Today, there are different terrorist groups in the world that respond to different leaders and different causes. Among the best known are IRA in Ireland, ETA in Spain, FARC in Colombia or Al Qaeda in Afghanistan, Iraq, Pakistan and Saudi Arabia. Likewise, various organizations that acted during the 1960s and 1970s in different Latin American nations; some of these entities have disappeared and others have relinquished their arms to join political activity in different ways.
In recent years there have been different attacks in the world that many theorists of international relations attribute to the effects of the globalization. Among them, the attacks on World trade center in the United States on September 11, 2001, which resulted not only in thousands of victims, but also in the initiation in response by the US government to the wars in Afghanistan (2001) and later in Iraq (2003). The devastating attacks carried out in Atocha (Spain) and London are also circumscribed in this area, despite the intense measures of safety installed in most of the great cities of the First World.

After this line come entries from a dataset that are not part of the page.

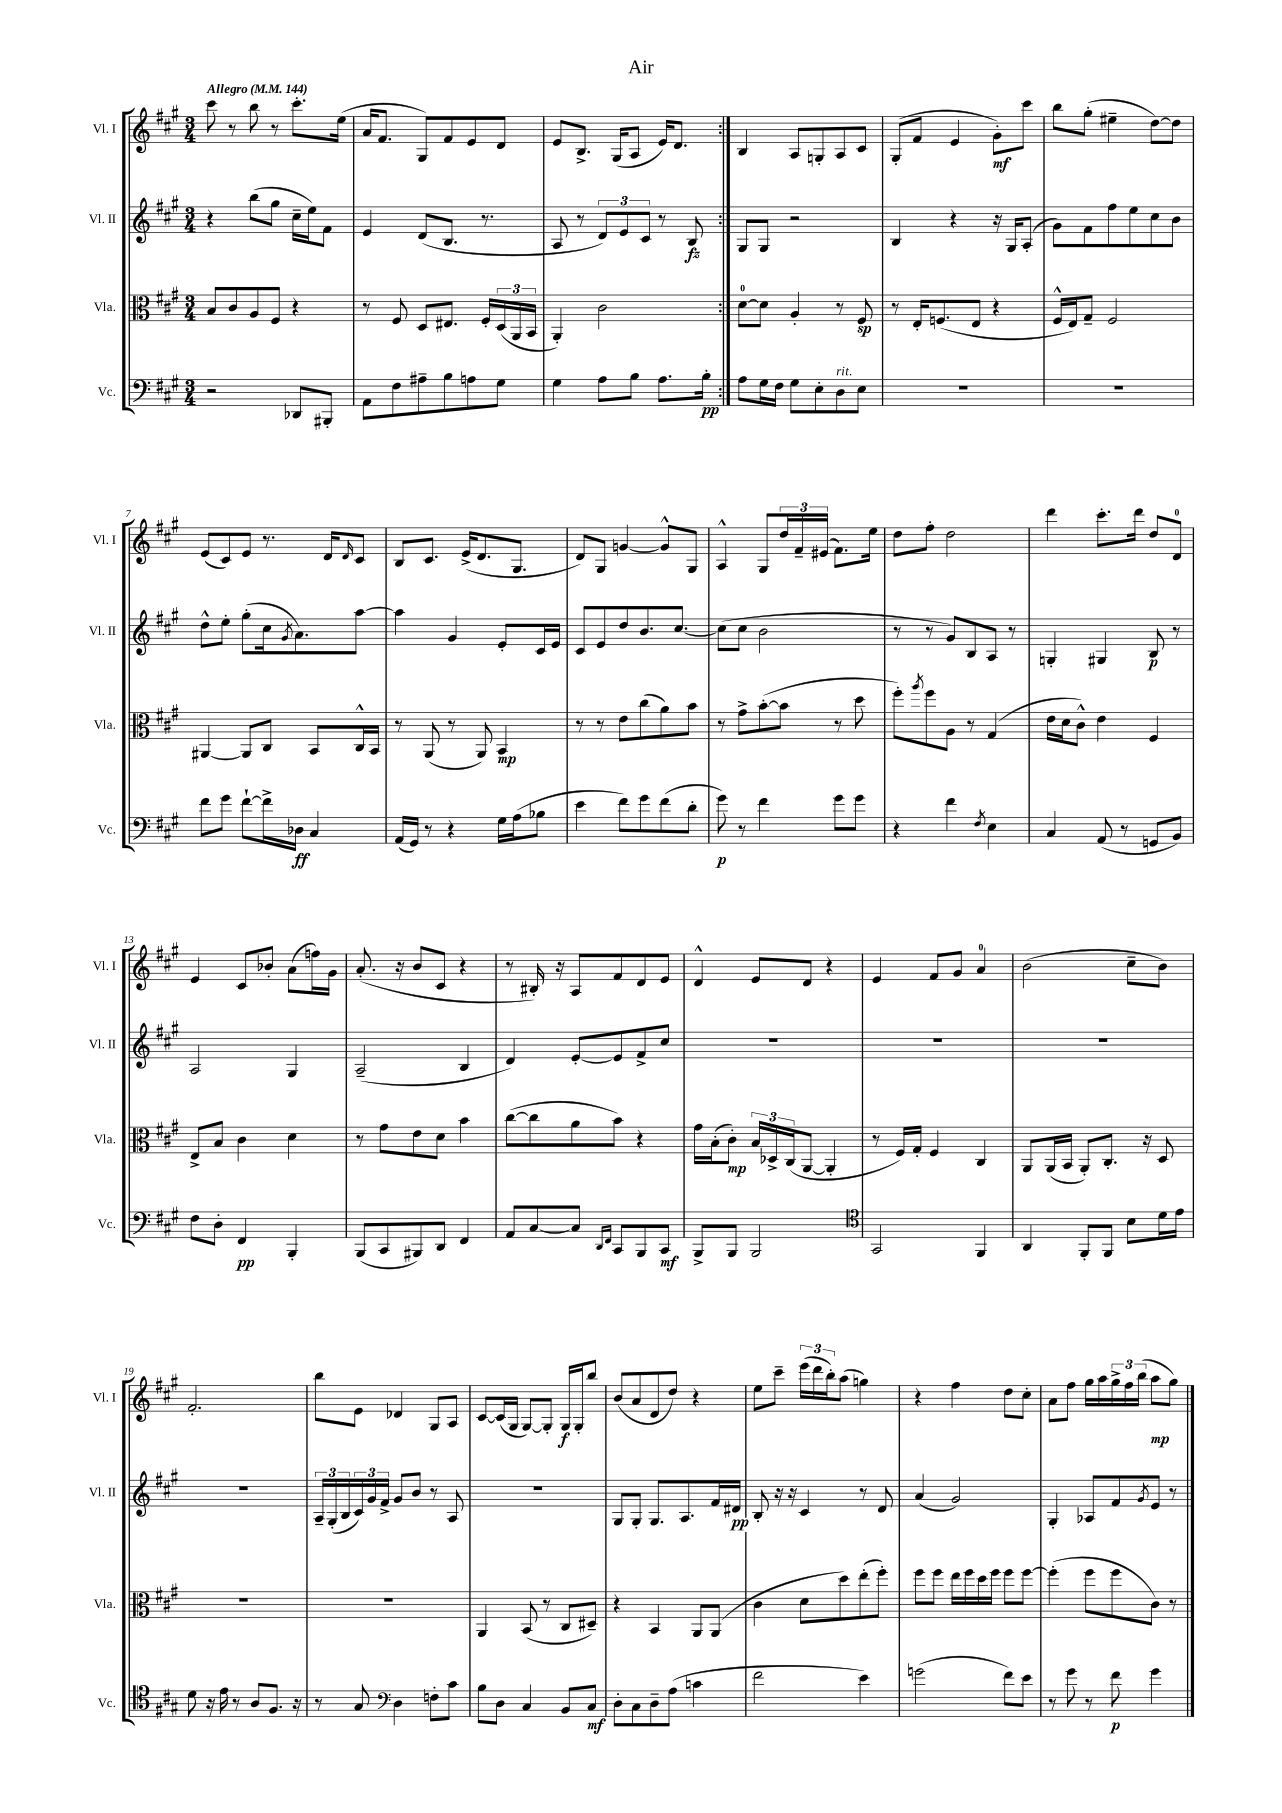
\header { title = "Air" }
<<
\new StaffGroup <<
\new Staff = "s0" \with { instrumentName = "Vl. I" shortInstrumentName = "Vl. I" } {
    \clef treble \key a \major \numericTimeSignature \time 3/4 \tempo "Allegro" 4 = 144
    \repeat volta 2 { cis'''8 r8 b''8 r8 cis'''8.-. e''16( |
    a'16 fis'8. gis8) fis'8 e'8 d'8 |
    e'8 b8.-> gis16( a8 e'16) d'8. | }
    b4 a8 g8-. a8 cis'8 |
    gis8-.( fis'8 e'4 gis'8-.\mf) cis'''8 |
    b''8 gis''8-.( eis''4-- d''8~) d''8 |
    e'8( cis'8) e'8 r8. d'16 \grace { d'16 } cis'8 |
    b8 cis'8. e'16->( d'8. gis8. |
    d'8) gis8 g'4~ g'8-^ gis8 |
    a4-^ gis8 \tuplet 3/2 { d''16 fis'16-- eis'16( } fis'8.) e''16 |
    d''8 fis''8-. d''2 |
    d'''4 cis'''8.-. d'''16 d''8 d'8-0 |
    e'4 cis'8 bes'8-. a'8( f''16) gis'16 |
    a'8.-.( r16 b'8 cis'8 r4 |
    r8 bis16-.) r16 a8 fis'8 d'8 e'8 |
    d'4-^ e'8 d'8 r4 |
    e'4 fis'8 gis'8 a'4-0 |
    b'2( cis''8-- b'8) |
    fis'2.-. |
    b''8 e'8 des'4 gis8 a8 |
    cis'8~ cis'16( gis16 gis8~) gis8-. gis16\f gis16-. b''8 |
    b'8( a'8 d'8 d''8) r4 |
    e''8 cis'''8-- \tuplet 3/2 { e'''16( d'''16 b''16-.) } a''8( g''4) |
    r4 fis''4 d''8 cis''8-. |
    a'8 fis''8 gis''16 a''16 \tuplet 3/2 { gis''16-> fis''16 b''16( } a''8\mp gis''8) \bar "|." |
}
\new Staff = "s1" \with { instrumentName = "Vl. II" shortInstrumentName = "Vl. II" } {
    \clef treble \key a \major \numericTimeSignature \time 3/4
    \repeat volta 2 { r4 b''8( gis''8 cis''16-- e''16) fis'8 |
    e'4 d'8( b8. r8. |
    a8 r8 \tuplet 3/2 { d'8) e'8 cis'8 } r8 b8\fz | }
    gis8 gis8 r2 |
    b4 r4 r16 gis16 a8-.( |
    gis'8) fis'8 fis''8 e''8 cis''8 b'8 |
    d''8-^ e''8-. gis''8-.( cis''16 \acciaccatura { gis'8 } a'8.) a''8~ |
    a''4 gis'4 e'8-. cis'16 e'16 |
    cis'8 e'8 d''8 b'8. cis''8.~ |
    cis''8( cis''8 b'2 |
    r8 r8 gis'8) b8 a8 r8 |
    g4-. gis4 b8\p r8 |
    a2 gis4 |
    a2--( b4 |
    d'4) e'8~-. e'8 fis'8-> cis''8 |
    R2. |
    R2. |
    R2. |
    R2. |
    \tuplet 3/2 { a16-- gis16-.( b16 } \tuplet 3/2 { cis'16) gis'16 fis'16-> } gis'8 b'8 r8 a8 |
    R2. |
    gis8 gis8-. gis8. a8. fis'16 dis'16\pp |
    b8-. r16 r16 cis'4 r8 d'8 |
    a'4( gis'2) |
    gis4-. aes8 fis'8 \acciaccatura { gis'8 } e'8 r8 \bar "|." |
}
\new Staff = "s2" \with { instrumentName = "Vla." shortInstrumentName = "Vla." } {
    \clef alto \key a \major \numericTimeSignature \time 3/4
    \repeat volta 2 { b8 cis'8 a8 fis8 r4 |
    r8 fis8 d8 eis8. fis16-. \tuplet 3/2 { d16( a,16 b,16 } |
    a,4-.) cis'2 | }
    d'8-0~ d'8 a4-. r8 fis8\sp |
    r8 e16-. f8.( e8 r4 |
    fis16-^ e16) gis8-- fis2 |
    ais,4~ ais,8 cis8 b,8 cis16-^ b,16 |
    r8 a,8( r8 a,8) b,4\mp |
    r8 r8 e'8 cis''8( a'8) b'8 |
    r8 gis'8-> b'8~-.( b'8 r8 d''8 |
    fis''8-.) \acciaccatura { a''8 } fis''8 a8 r8 gis4( |
    e'16 d'16 cis'8-^) e'4 fis4 |
    e8-> b8 cis'4 d'4 |
    r8 gis'8 e'8 d'8 b'4 |
    cis''8~( cis''8 a'8 b'8) r4 |
    gis'16 b16-.( cis'8-.\mp) \tuplet 3/2 { b16 des16-> cis16( } a,8~ a,4-. |
    r8 fis16) gis16-. fis4 cis4 |
    a,8 a,16( b,16 a,8-.) cis8.-. r16 d8 |
    R2. |
    R2. |
    a,4 b,8( r8 cis8 dis8--) |
    r4 b,4 a,8 a,8( |
    cis'4 d'8 d''8) e''8-.( fis''8-.) |
    fis''8 fis''8 e''16 fis''16 d''16 fis''16 fis''8 fis''8~ |
    fis''4-.( fis''8 fis''8 cis'8) r8 \bar "|." |
}
\new Staff = "s3" \with { instrumentName = "Vc." shortInstrumentName = "Vc." } {
    \clef bass \key a \major \numericTimeSignature \time 3/4
    \repeat volta 2 { r2 des,8 bis,,8-. |
    a,8 fis8 ais8-- b8 a8 gis8 |
    gis4 a8 b8 a8. b16-.\pp | }
    a8 gis16 fis16 gis8 e8-. d8^\markup { \italic "rit." } e8 |
    R2. |
    R2. |
    fis'8 gis'8 fis'8~-! fis'16-> des16\ff cis4 |
    a,16( gis,16) r8 r4 gis16 a16( bes8 |
    e'4 fis'8) gis'8 fis'8( d'8-. |
    gis'8\p) r8 fis'4 gis'8 gis'8 |
    r4 fis'4 \acciaccatura { fis8 } e4 |
    cis4 a,8( r8 g,8 b,8) |
    fis8 d8-. fis,4\pp b,,4-. |
    b,,8( cis,8 bis,,8) d,8 fis,4 |
    a,8 cis8~ cis8 \grace { d,16 fis,16 } cis,8 b,,8 cis,8\mf |
    b,,8-> b,,8 b,,2 |
    \clef tenor gis,2 fis,4 |
    a,4 fis,8-. fis,8 b8 d'16 e'16 |
    d'8 r16 e'16 r8 a8 fis8. r16 |
    r8 gis8 \clef bass d4 f8-. cis'8 |
    b8 d8 cis4 b,8 cis8\mf |
    d8-. cis8 d8-- a8( c'4 |
    fis'2 e'4) |
    g'2( fis'8) e'8 |
    r8 gis'8 r8 fis'8\p gis'4 \bar "|." |
}
>>
>>
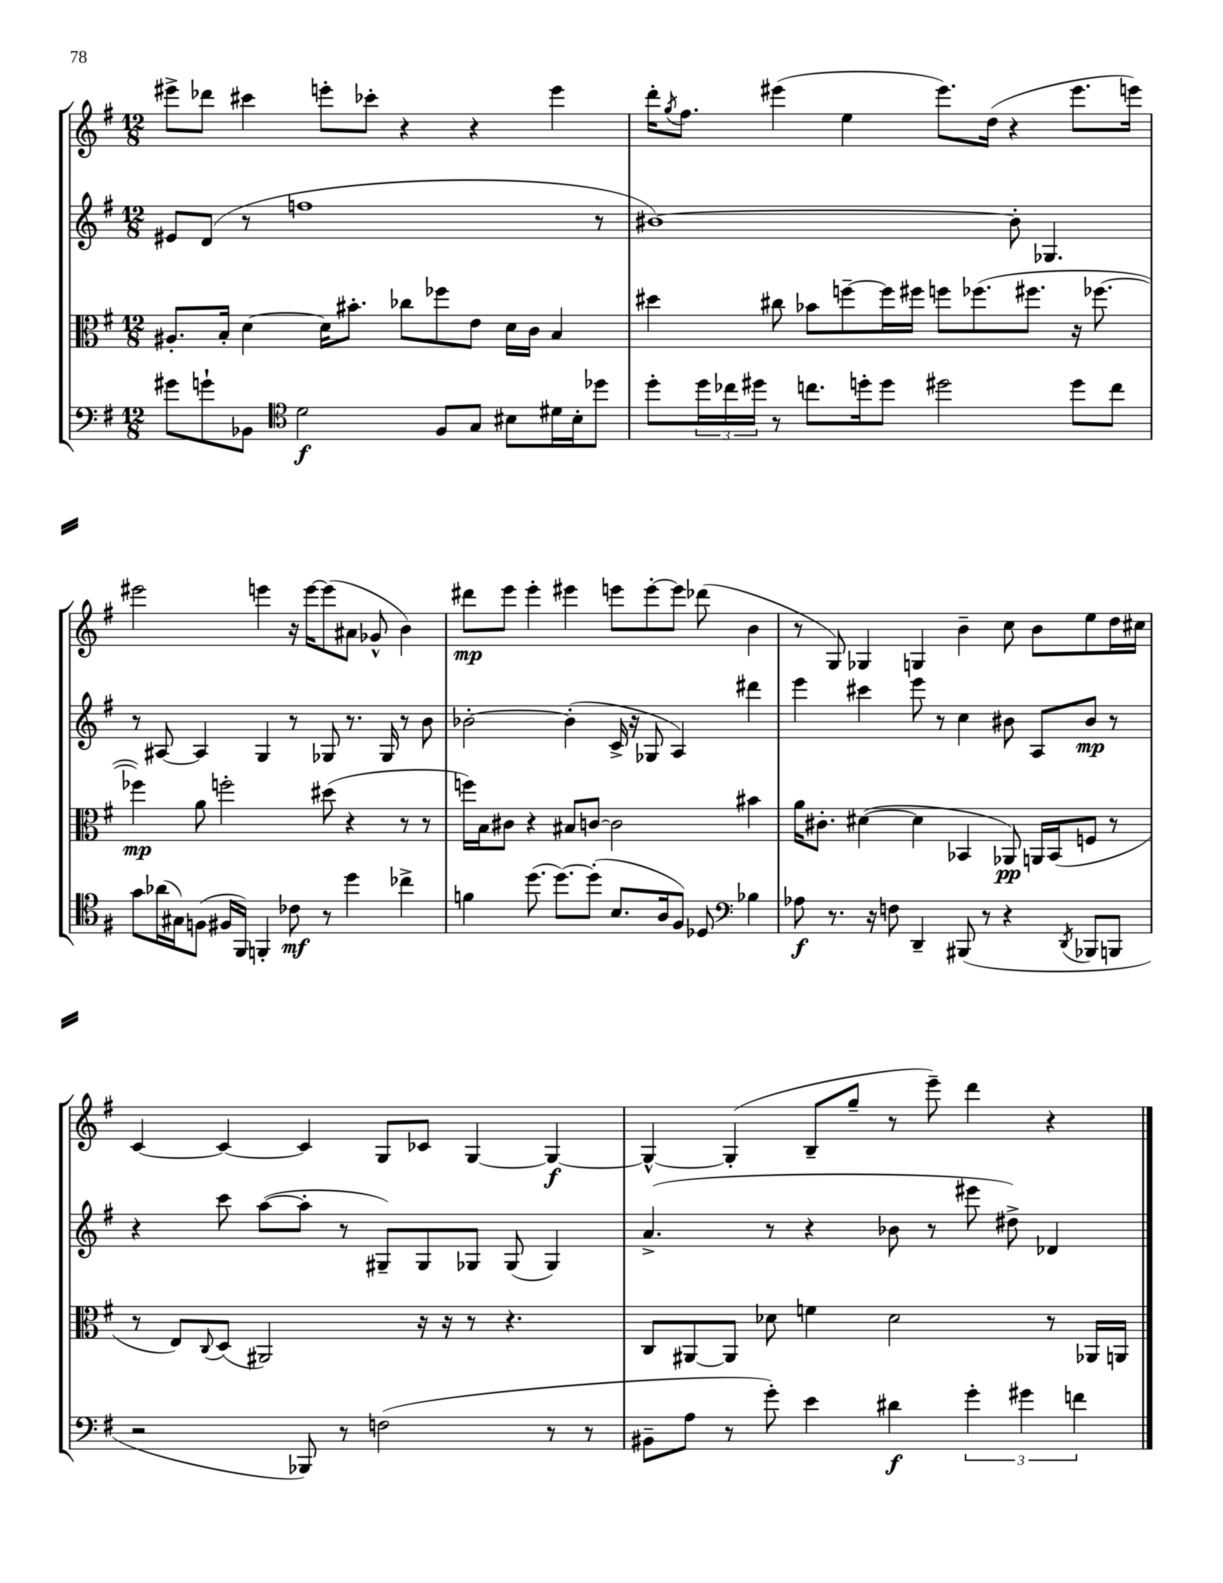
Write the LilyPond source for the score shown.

<<
\new StaffGroup <<
\new Staff = "s0" {
    \clef treble \key g \major \numericTimeSignature \time 12/8
    eis'''8-> des'''8 cis'''4 e'''8-. ces'''8-. r4 r4 e'''4 |
    d'''16-. \acciaccatura { g''8 } fis''8. eis'''4( e''4 eis'''8.) d''16( r4 eis'''8. e'''16) |
    eis'''2 e'''4 r16 e'''16~ e'''8( ais'8 ges'8-^ b'4) |
    dis'''8\mp e'''8 e'''4-. eis'''4 e'''8 e'''8~-. e'''8 des'''8( b'4 |
    r8 g8) ges4 g4 b'4-- c''8 b'8 e''8 d''16 cis''16 |
    c'4~ c'4~ c'4 g8 ces'8 g4~ g4~\f |
    g4~-^ g4-.( b8-- g''8-- r8 e'''8--) d'''4 r4 \bar "|." |
}
\new Staff = "s1" {
    \clef treble \key g \major \numericTimeSignature \time 12/8
    eis'8 d'8( r8 f''1 r8 |
    bis'1~) bis'8-. ges4. |
    r8 ais8~ ais4 g4 r8 ges8 r8. ges16 r8 b'8 |
    bes'2~-. bes'4-.( c'16-> r16 ges8 a4) dis'''4 |
    e'''4 cis'''4 e'''8 r8 c''4 bis'8 a8 bis'8\mp r8 |
    r4 c'''8 a''8~( a''8-. r8 gis8--) gis8 ges8 ges8( ges4) |
    a'4.->( r8 r4 bes'8 r8 eis'''8 dis''8->) des'4 \bar "|." |
}
\new Staff = "s2" {
    \clef alto \key g \major \numericTimeSignature \time 12/8
    ais8.-. b16-. d'4~ d'16 bis'8.-. ces''8 fes''8 e'8 d'16 c'16 b4 |
    dis''4 cis''8 bes'8 f''8~-- f''16 fis''16 f''8 fes''8.( fis''8. r16 fes''8.~ |
    fes''4\mp) a'8 f''2-. dis''8( r4 r8 r8 |
    f''16) b16 cis'8 r4 bis8 c'8~ c'2 bis'4 |
    a'16 cis'8.-. dis'4~( dis'4 bes,4 aes,8\pp) a,16 bes,16( f8 r8 |
    r8 e8) \appoggiatura { c8 } d8( ais,2) r16 r16 r8 r4. |
    c8 ais,8~ ais,8 des'8 f'4 des'2 r8 aes,16 a,16 \bar "|." |
}
\new Staff = "s3" {
    \clef bass \key g \major \numericTimeSignature \time 12/8
    gis'8 g'8-! bes,8 \clef tenor d'2\f fis8 g8 bis8 dis'16 bis16-. des''8 |
    d''8-. \tuplet 3/2 { d''16 ces''16 dis''16 } r8 c''8. d''16-. d''8 dis''2 dis''8 c''8 |
    g'8 aes'16( gis16) f8( fis16 fis,16) f,4-. ces'8\mf r8 d''4 ces''4-> |
    f'4 d''8.( d''8.~) d''8-.( b8. a16 fis8) des8 \clef bass bes4 |
    aes8\f r8. r16 f8 d,4-- bis,,8( r8 r4 \acciaccatura { d,8 } bes,,8 b,,8 |
    r2 bes,,8) r8 f2( r8 r8 |
    bis,8-- a8 r8 g'8-.) e'4 dis'4\f \tuplet 3/2 { g'4-. gis'4 f'4 } \bar "|." |
}
>>
>>
\layout { \context { \Score \remove "Bar_number_engraver" } }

In this sense, it cannot be forgotten that the new media communication they have given rise to a new form of terrorism, which was unexpected in past decades. It is about computer terrorism (cyberterrorism), which is responsible for collecting data from personal accounts or banking, as well as to "tear down" the portals of public or private organizations incompatible with their objectives. Although they have gathered a certain empathy among the general population, the perpetrators of cyberterrorism are in a position to cause true global catastrophes, for which the combat Against this new form of international terrorism has become a priority for some governments, although it is admitted that some nations seem to promote this activity for their own purposes.